Austin’s Sixth Street might get the tourist attention, but any music lover who’s spent time in the city knows that the real home to Austin’s famed live music scene is Red River Street. Sixth is where a person goes to hear someone bang out some Stevie Ray Vaughan covers; Red River is where all of the artists who’ve emerged from the city’s vibrant music community over the past fifteen cut their teeth, made their bones, and—given the wide range in audience capacity of the various venues on the block—often returned for their victory laps.
The growth of Red River in importance neatly parallels the growth of Austin’s population (and the explosion that has become SXSW), which means that to a great many residents and visitors, Austin’s live music identity is Red River. The street has become perhaps the most important live music destination in Texas, and one of most vital music districts in the entire country, alongside world-famous locales like New Orleans’ Frenchman Street and Beale Street in Memphis.
In recognition of this importance, last October the City of Austin declared the stretch from 6th to 10th streets the Red River Cultural District, an area spanning from what was once Emo’s to what is now The Mohawk. And this week, as the Austin Music Commission met to determine their goals for the Red River Cultural District, one of the objectives listed—alongside a block party ribbon cutting ceremony, a volunteer day clean-up event, and the development of a neighborhood association—was a proposal to build a statue of Danzig, riding a dragon, to welcome visitors to the Red River Cultural District.
This suggestion came from James Moody, who helped found rock club The Mohawk, the booking agency Transmission Entertainment, and Fun Fun Fun Fest (which had a high-profile falling-out with Danzig in 2011), as well as the non-profit Austin Music People. Guess it’s safe to say that Moody must be over his beef with Danzig, the former Misfits and Samhain frontman who currently oversees the metal band that bears his own name.
To be clear, Danzig is not an Austinite, or even a Texan—the diminutive vocalist was born in Lodi, New Jersey, and his most well-known experience in the Lone Star State is probably the aborted Fun Fun Fun Fest appearance. And while Moody was almost certainly being a bit arch with his insistence on adding a dragon-riding Danzig statue to the district’s list of future goals, the suggestion does reflect something telling about the character of the Red River District, whose future is uncertain.
While many of the clubs and venues along Red River have been and continue to be upstanding members of the Austin community, the notion that all of their work in building a late-night scene in the city might culminate in ribbon-cutting ceremonies, volunteer days, and a neighborhood association feels just a bit off.
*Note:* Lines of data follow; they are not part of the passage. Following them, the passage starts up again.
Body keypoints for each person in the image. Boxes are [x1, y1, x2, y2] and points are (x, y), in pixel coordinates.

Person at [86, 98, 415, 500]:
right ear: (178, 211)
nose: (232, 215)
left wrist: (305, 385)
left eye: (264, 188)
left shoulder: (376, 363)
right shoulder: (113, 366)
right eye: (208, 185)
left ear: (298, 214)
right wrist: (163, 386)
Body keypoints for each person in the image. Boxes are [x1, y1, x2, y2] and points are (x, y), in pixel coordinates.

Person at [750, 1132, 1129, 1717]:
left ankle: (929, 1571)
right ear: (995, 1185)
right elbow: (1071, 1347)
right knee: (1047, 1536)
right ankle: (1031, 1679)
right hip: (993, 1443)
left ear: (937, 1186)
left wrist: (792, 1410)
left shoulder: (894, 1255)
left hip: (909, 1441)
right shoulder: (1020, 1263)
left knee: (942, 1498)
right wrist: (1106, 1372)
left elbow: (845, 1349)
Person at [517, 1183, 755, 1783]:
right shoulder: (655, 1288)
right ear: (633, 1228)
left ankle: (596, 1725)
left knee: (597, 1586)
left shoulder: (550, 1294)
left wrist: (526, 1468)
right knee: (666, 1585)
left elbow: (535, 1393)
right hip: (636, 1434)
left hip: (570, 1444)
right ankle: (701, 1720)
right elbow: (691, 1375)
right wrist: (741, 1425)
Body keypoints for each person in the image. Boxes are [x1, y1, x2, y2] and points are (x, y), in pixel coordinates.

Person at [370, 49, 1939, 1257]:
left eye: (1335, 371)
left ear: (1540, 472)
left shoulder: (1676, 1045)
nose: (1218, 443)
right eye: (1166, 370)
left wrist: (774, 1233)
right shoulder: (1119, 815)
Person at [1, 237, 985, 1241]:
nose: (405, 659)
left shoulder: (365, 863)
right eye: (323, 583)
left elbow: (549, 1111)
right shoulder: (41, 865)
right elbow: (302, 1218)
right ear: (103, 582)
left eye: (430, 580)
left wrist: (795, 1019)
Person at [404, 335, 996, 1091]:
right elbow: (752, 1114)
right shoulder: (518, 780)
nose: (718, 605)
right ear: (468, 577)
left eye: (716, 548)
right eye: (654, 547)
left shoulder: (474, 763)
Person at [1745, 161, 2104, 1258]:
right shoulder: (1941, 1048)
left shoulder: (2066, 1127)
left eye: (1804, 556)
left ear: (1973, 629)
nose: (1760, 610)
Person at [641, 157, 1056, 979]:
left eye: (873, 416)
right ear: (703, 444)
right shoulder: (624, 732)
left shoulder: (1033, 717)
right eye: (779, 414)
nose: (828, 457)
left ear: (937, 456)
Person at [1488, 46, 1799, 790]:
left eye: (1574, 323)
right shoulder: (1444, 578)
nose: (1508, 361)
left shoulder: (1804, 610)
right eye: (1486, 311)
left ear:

Volunteerism, milestone-marking, and local organizing are all good things, to be certain, but a neighborhood that’s famous for preserving the bar stool Johnny Cash sat on the night he played one of the dingy clubs, whose iconography included smutty Frank Kozik Flintstones parodies, whose longstanding stalwarts include places like “Beerland,” and whose reputation is built, at least in part, on punk rock deserves those parts of its legacy to be considered when planning for the future, too. Yeah, it’s a good idea to clean up the trash, but if it’s all ribbon-cuttings and neighborhood associations, with no room for the sort of dumb rock-and-roll fun that a statue of Glenn Danzig on a friggin’ dragon would represent, then what exactly is the culture the Red River Cultural District is celebrating?
To extend the thought-exercise, it’s worth asking, as Austin continues to grow and change, does the live music district that rivals any in the nation risk coming under threat? The idea of a sanitized future for Red River is a distinct possibility, given the city’s future plans for the neighborhood. Perhaps the area’s most iconic venue, Emo’s, closed its doors on Red River in 2011 (it reopened in a different form on Riverside Drive later that year), and venues like Club DeVille and Headhunters have shut down in the past year. Red River Street, through downtown, runs alongside Waller Creek, the site of Austin’s planned Riverwalk. While the Austin Riverwalk is unlikely to challenge San Antonio’s for supremacy anytime soon, the people behind the development certainly aim for the Waller Creek Riverwalk to have the sort of tourist appeal that its neighbor to the south enjoys. But if you build a tony attraction in the heart of a neighborhood built around Beerland and sloppy punk rockers, something’s probably gotta give.
This has been a fear that business owners along Red River have held close for years now—part of the reason there is a Red River Cultural District is to give clubs the chance to market themselves together and establish that what they’ve built is valuable—and it’ll be unresolved until the future of the Riverwalk is written, and the expected corresponding rise in property values and rents plays out.
In other words, Red River—one of the state’s most significant music destinations—is a neighborhood very much in flux, with an uncertain future that can’t be guaranteed by ribbon-cuttings and volunteer days. But a statue of Danzig riding a dragon is forever. Whatever fate may have in store for the block, a monument like that would capture the many years it’s been the city’s home for rock-and-roll in a way that no murals or neighborhood associations could match.(image via flickr) (update: an earlier version of this story identified James Moody as a member of the Austin Music Commission. He is a founder of the non-profit Austin Music People, not a member of the city’s commission.)